“… assim diz o Senhor: ‘Castigarei Semaías, de Neelam, e os seus descendentes. Não lhe restará ninguém entre este povo, e ele não verá as coisas boas que vou fazer em favor de meu povo’, declara o Senhor, ‘porque ele pregou rebelião contra o senhor'” – Jeremias 29:32 (NVI).
Semaías, sem ser enviado por Deus, é flagrado ventilando mentiras e acaba exposto como um falso profeta. Pagou caro. Deus entrou em ação por não tolerar rebeldia.
Infelizmente, o caso de Semaías não serviu pedagogicamente para uma conversão coletiva; o mundo atual abriga inúmeros rebeldes que dão de ombros à Palavra de Deus e vivem conforme suas falsas convicções.
Gosto da abordagem do teólogo Paul Tripp ao tema. Segundo ele, gerada pelo pecado, a rebeldia é a tendência inata de ceder às mentiras da independência, autossuficiência e egoísmo. “Isso resulta em violação habitual dos limites dados por Deus”, salienta.
O resultado – e podemos atestar facilmente num mundo secular – é um ego inflado, soberba, orgulho, a ilusão de que se pode viver bem sem a Palavra de Deus; e, até mesmo, sem o próprio Deus.

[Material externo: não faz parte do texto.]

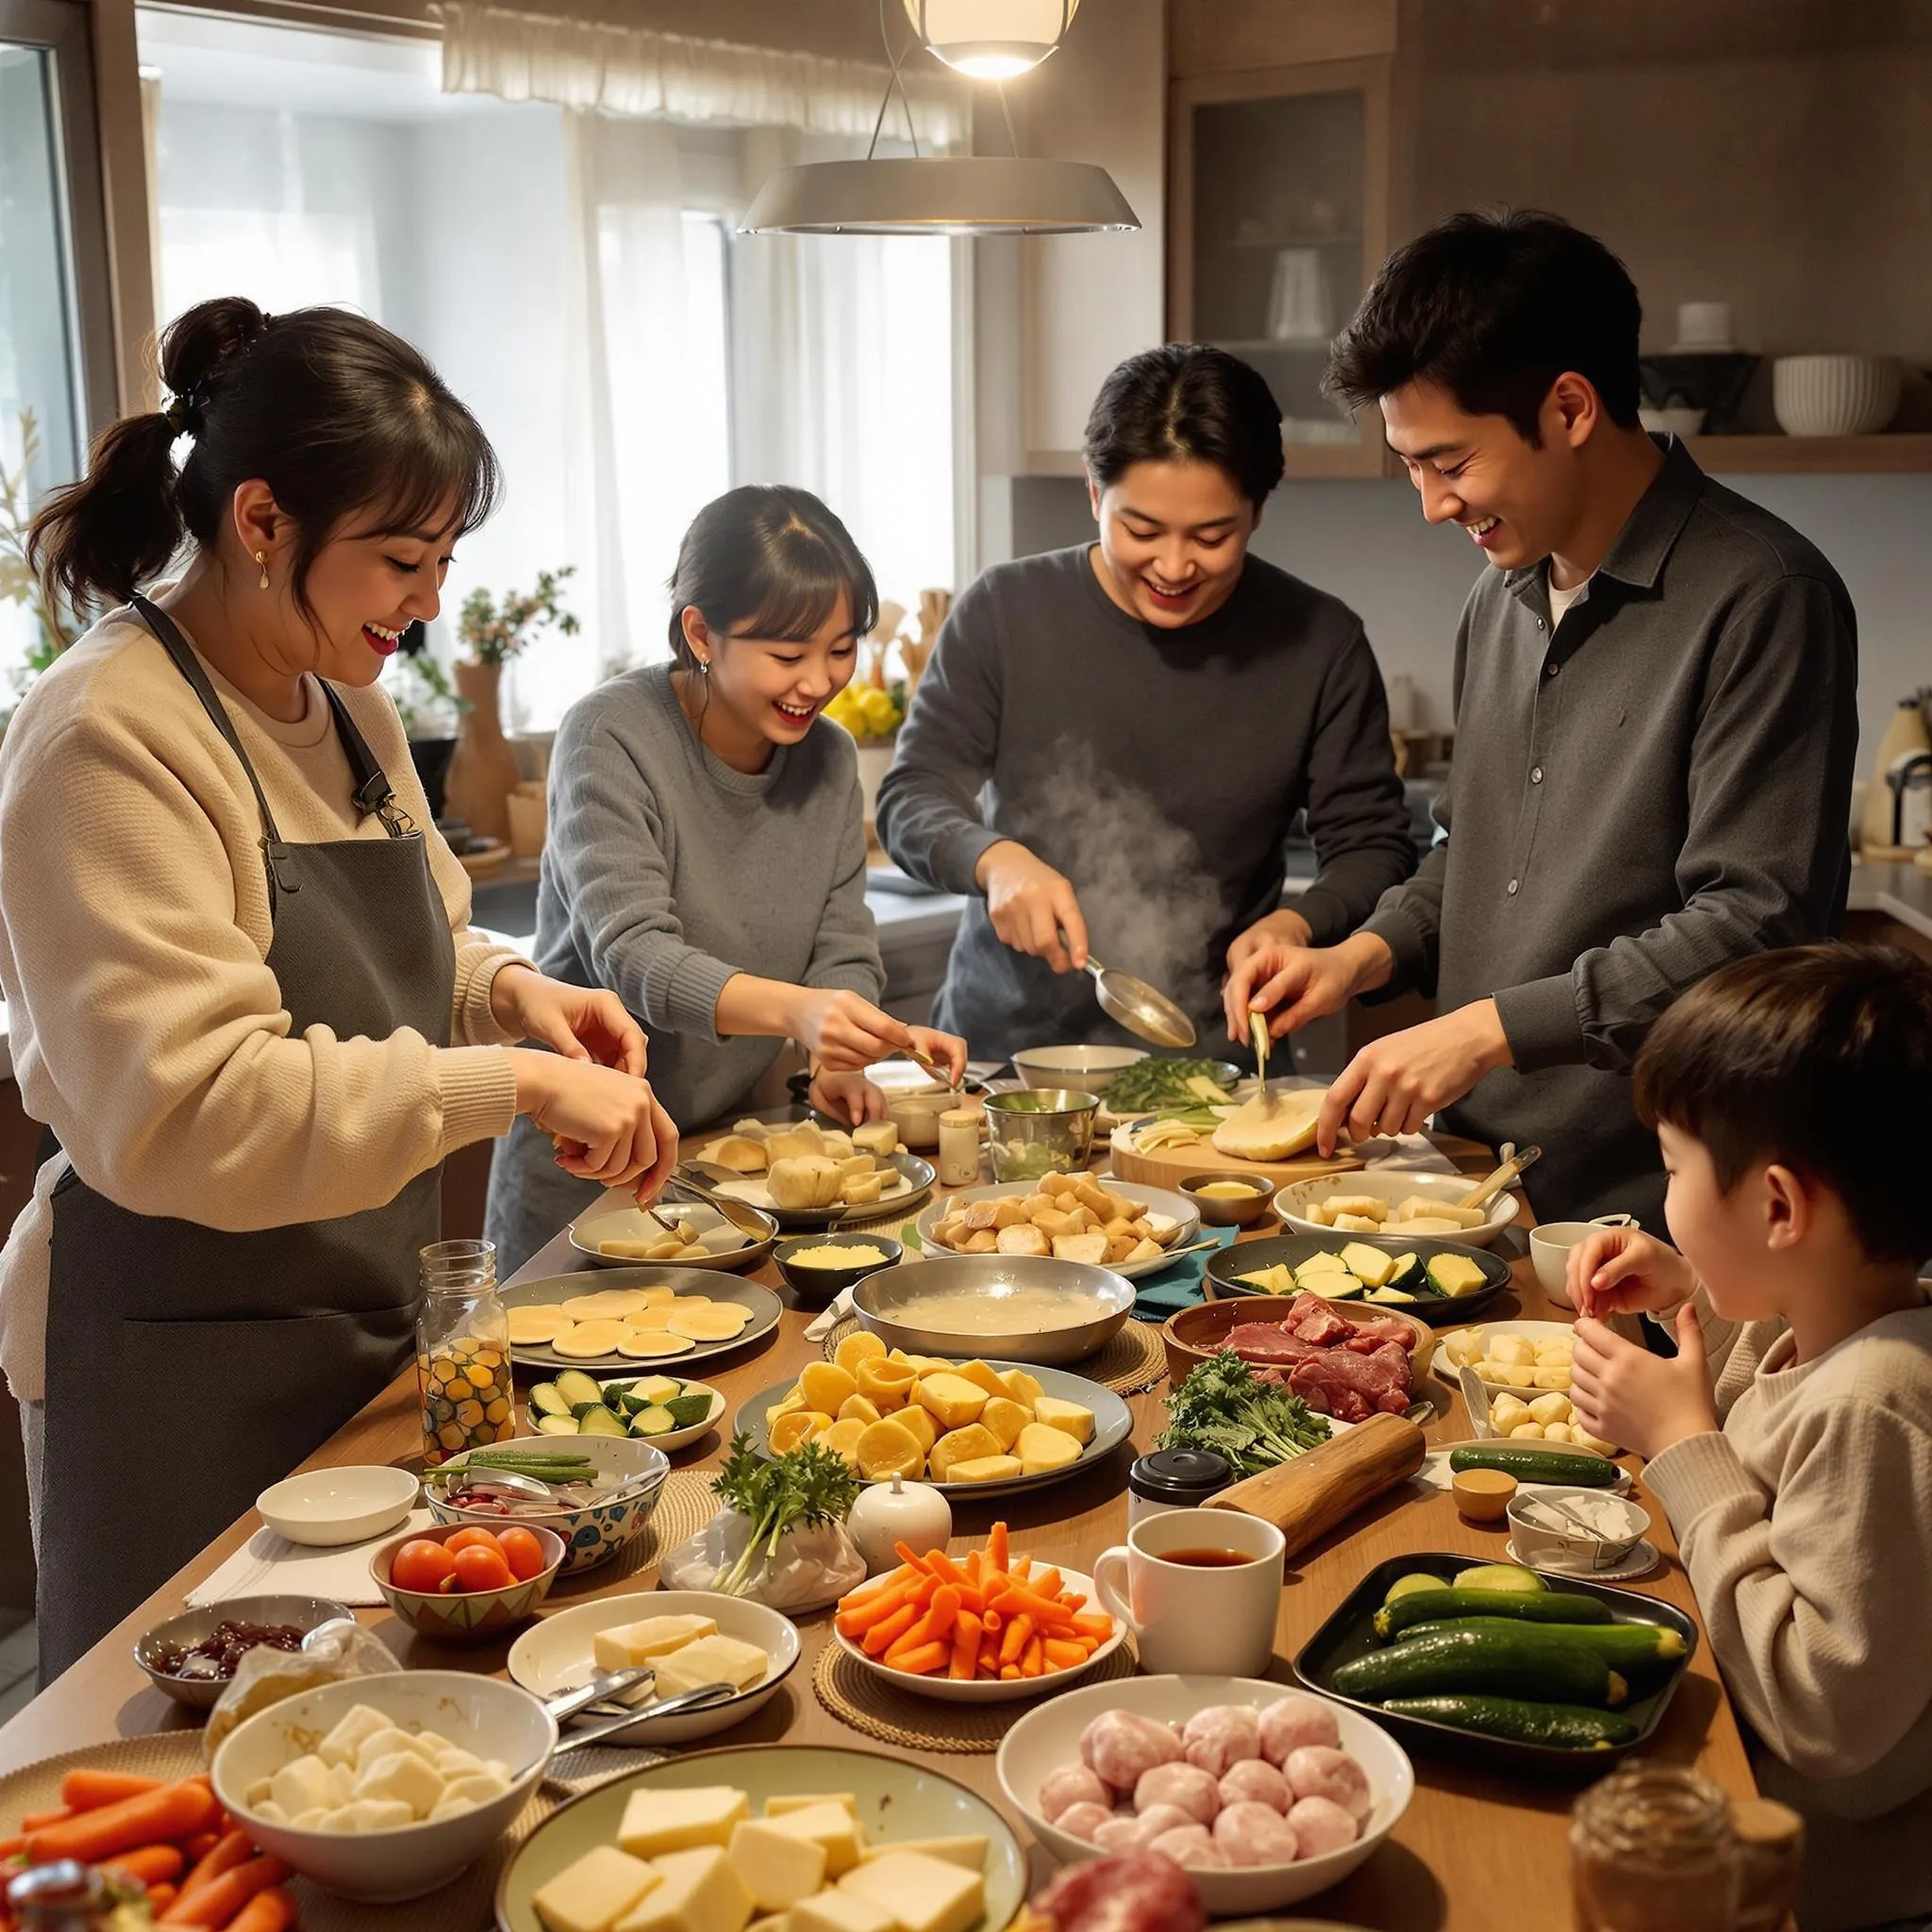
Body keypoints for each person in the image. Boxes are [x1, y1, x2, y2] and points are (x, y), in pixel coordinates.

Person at [0, 298, 677, 1680]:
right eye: (402, 560)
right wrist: (521, 1082)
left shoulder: (347, 701)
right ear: (261, 523)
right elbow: (193, 1102)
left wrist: (511, 1000)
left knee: (365, 1727)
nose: (427, 604)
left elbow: (418, 945)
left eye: (442, 560)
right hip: (175, 1356)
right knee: (181, 1764)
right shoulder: (104, 737)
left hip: (354, 1317)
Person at [1225, 210, 1858, 1227]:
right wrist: (1362, 954)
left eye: (1450, 462)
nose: (1431, 504)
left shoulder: (1761, 593)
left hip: (1650, 1209)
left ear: (1567, 407)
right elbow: (1470, 851)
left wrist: (1484, 1029)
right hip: (1471, 1183)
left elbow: (1751, 926)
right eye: (1410, 466)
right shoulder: (1501, 592)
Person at [876, 343, 1416, 1060]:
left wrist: (1301, 922)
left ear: (1258, 511)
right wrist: (994, 859)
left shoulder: (1321, 642)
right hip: (1000, 1067)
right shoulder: (1005, 611)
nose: (1172, 566)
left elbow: (1374, 846)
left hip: (1209, 1072)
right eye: (1141, 530)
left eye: (1211, 536)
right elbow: (911, 796)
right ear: (1095, 494)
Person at [485, 485, 966, 1274]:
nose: (818, 681)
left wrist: (838, 1058)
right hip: (590, 1166)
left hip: (731, 1168)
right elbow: (634, 956)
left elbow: (843, 943)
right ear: (700, 632)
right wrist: (801, 1014)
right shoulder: (611, 734)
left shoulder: (831, 756)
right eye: (787, 654)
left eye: (841, 649)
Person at [1563, 945, 1932, 1932]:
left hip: (1807, 1880)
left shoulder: (1878, 1403)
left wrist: (1680, 1443)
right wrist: (1697, 1294)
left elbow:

A idolatria, inclusive a si mesmo, e a preocupação única com o prazer – ainda que fugaz – oferecido pelo mundo formam a rotina pecaminosa que asfixia quaisquer chances de se investir tempo na busca da comunhão com Deus.
Oração, Bíblia, mediação, jejum… toda ação espiritual que aproxima de Deus é posta em segundo plano – ou mesmo completamente descartada. Não há temor e obediência ao Senhor. Tampouco gratidão pela graça divina.
Entretanto, assim como Semaías, nenhum rebelde ficará impune. O juízo final será uma resposta apropriada de Deus à prática do pecado. Ali, os rebeldes encontrarão um Deus irado, e pronto para castigar aqueles que optaram por negligenciar Seu plano redentor; Seu amor incondicional (João 3: 16).